Mona Simpson – The Case of an Author I Love But Am Never Sure Why
I just finished Mona Simpson’s Casebook. Her most recent novel. I really enjoyed it. I think I have read and enjoyed every novel she has written except one. She reminds me of Anne Tyler, except that Anne Tyler does a great job of writing the same type of story every time. Mona Simpson does not. […]
I just finished Mona Simpson’s Casebook. Her most recent novel. I really enjoyed it. I think I have read and enjoyed every novel she has written except one. She reminds me of Anne Tyler, except that Anne Tyler does a great job of writing the same type of story every time. Mona Simpson does not. Mona Simpson’s novels are deeper, even though I think she is a master of the story in which nothing much happens. In Casebook, a boy nominally proceeding through adolescence during the course of the story engages in his parents divorce and subsequent relationships through espionage. He and his best friend spy on the parents. They record and listen in on private conversations. Some of them are very intimate. They hire a private investigator. These people have pretty weird relationships. But the boys have a purpose: Self preservation. They want to know what is going to happen to them.
Other than in-home espionage, the story is typical white American family privilege and angst. Suffering, outside of the divorce and newly forming relationships, manifests in a slightly receding economic orbit for the mom post-divorce, but frankly not much else. Far from tragic in the scheme of things. Especially if your schema is living in war torn countries overseas, in countries with oppressive governments or cultures, or in economically deprived and racially divided regions of this country. The new man in the mother’s life lies in a despicable way. But let’s face it. A verbal bomb isn’t much like a real bomb. Everything that happens in this story happened yesterday to a few million young American men and their families, and will again tomorrow.
But Simpson’s stories read with ease. Casebook reminds me of a very popular book from my youth, Harriet the Spy (Louise Fitzhugh), which in less direct terms, deals with many of the same issues and from a similar perspective. Perhaps that is the clue as to its appeal for me. I loved Harriet the Spy. I was sucker for books about New York City (The Catcher in the Rye, The Godfather) way before I ever got there (in 1974). In many ways, this is a version for the next century, as Fitzhugh’s classic came out in 1964, but mostly for adults. And that is the one troubling issue with Casebook. This narrator is able to feel and interpret and express way beyond his age, at least what I would conceive of for that age. Then again, maybe that’s how much the world has changed, I can’t fathom a boy at this age being so worldly, or so blase about things like sex and his parents.

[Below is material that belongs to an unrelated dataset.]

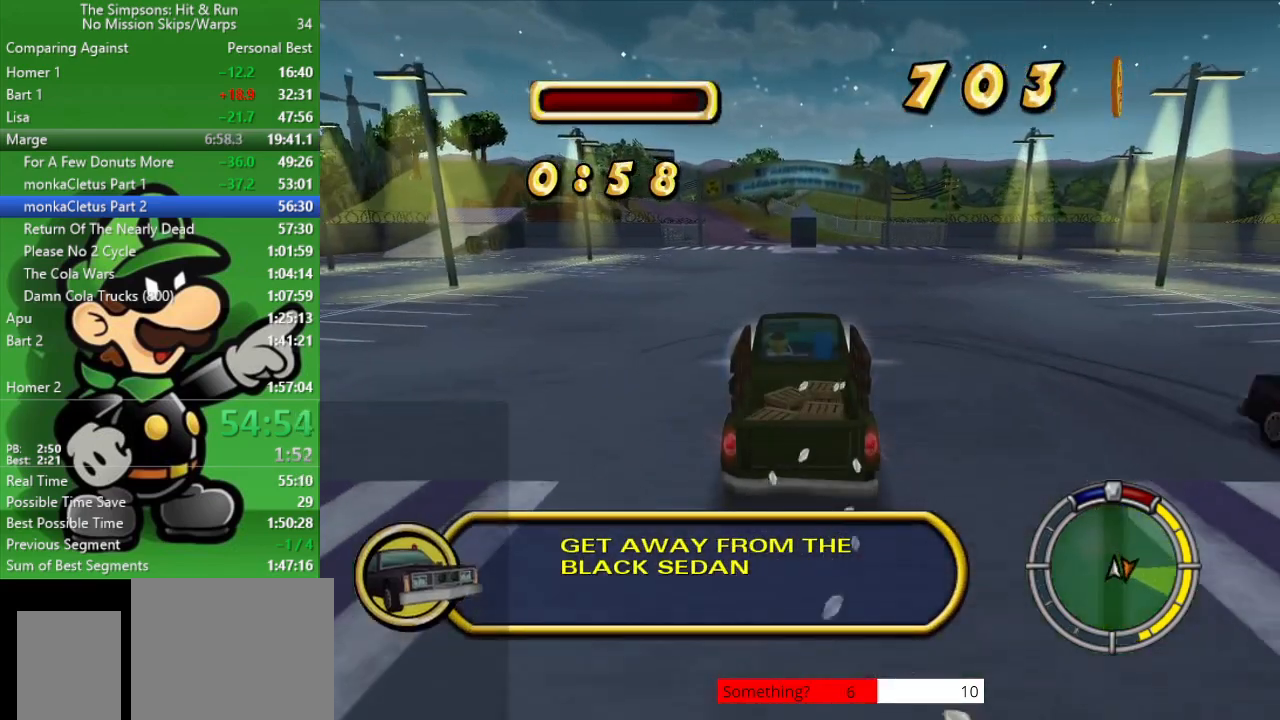
{"buttons": ["CIRCLE"], "left_stick": "center", "right_stick": "center", "events": [[50, "left_stick", "left"], [150, "left_stick", "center"]]}
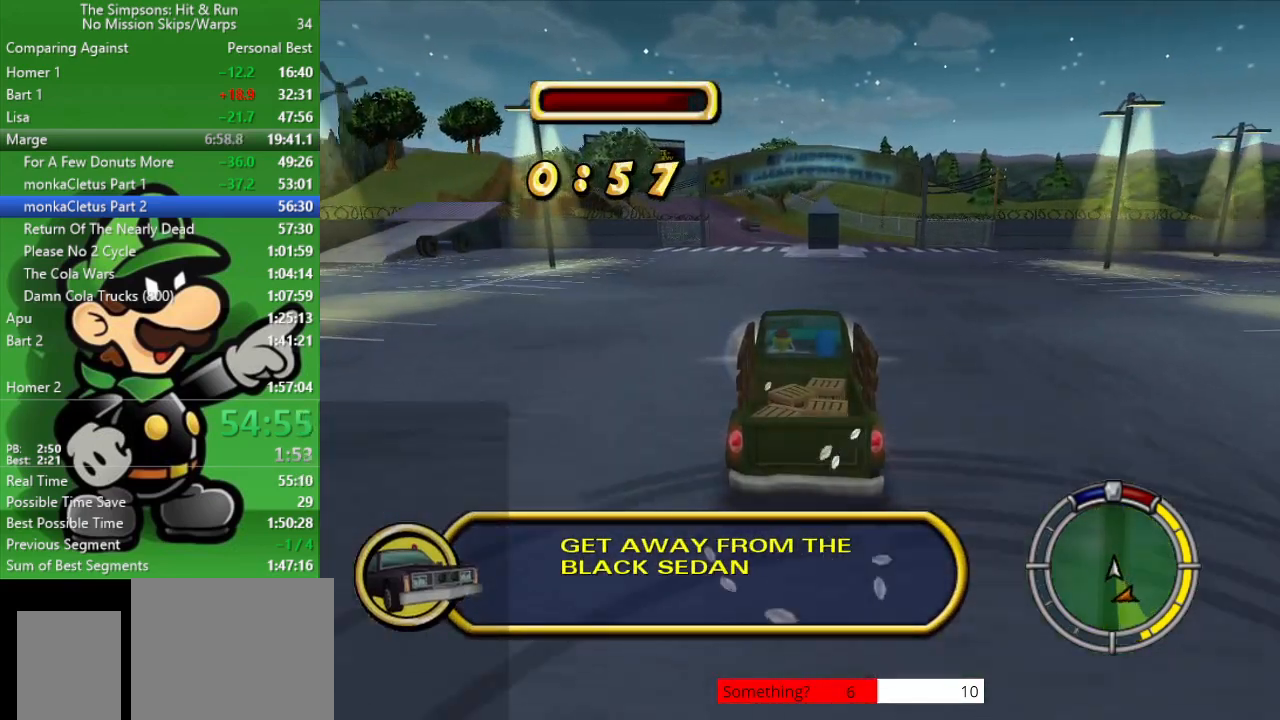
{"buttons": ["CIRCLE"], "left_stick": "center", "right_stick": "center", "events": []}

I seem to remember thinking the same thing of Holden Caulfield and Harriet. Perhaps the narrator is telling the story about his earlier years at a much later point in time and therefore he is entitled to add some worldliness. In other words, he is narrating a story, not journaling. Does a teenage boy, not portrayed as academically superior, know what disyllabic means? This one does. Maybe it’s not so logical, but I like the narrator anyway.
Another strange thing for an experienced contemporary female novelist: The female characters are relatively two dimensional, but then again, we see through the eyes of this adolescent narrator, so that may be authenticity rather than character defect.
Anyway, there’s something warm about Simpson’s writing. Cozy. Commanding. The story never gets out of hand. It’s tightly controlled. It’s not too long or too short. No long-winded passages demonstrating literary pyrotechnics. Somehow, in the course of 300+ pages, I felt I had born witness to the maturing of Miles Adler, the narrator. His arc is clear, in the midst of his parents’ divorce, modern grappling with sexual identity, a close-knit group of his parents friends (whose kids are his friends). The kid turns out just fine. Thousands of course do every week, but I still found it reassuring. It’s more about how Miles seeks to exert some control over family events out of his control. His methods may seem shady for an adult, but come off as precocious for a kid.
And there is something comforting about Simpson herself as an author. For me. I read Anywhere But Here in the early 1980s. It was one of the first books I found when I began searching for (1) books by new contemporary authors that were not part of a syllabus, (2) books which no longer were reflecting my age and circumstances (Catcher in the Rye; This Side of Paradise; KinFlicks; Bright Lights, Big City; and others), and (3) books by and about women and their struggles. So it was instructive to read how Simpson would capture a male protagonist, a young ‘un at that.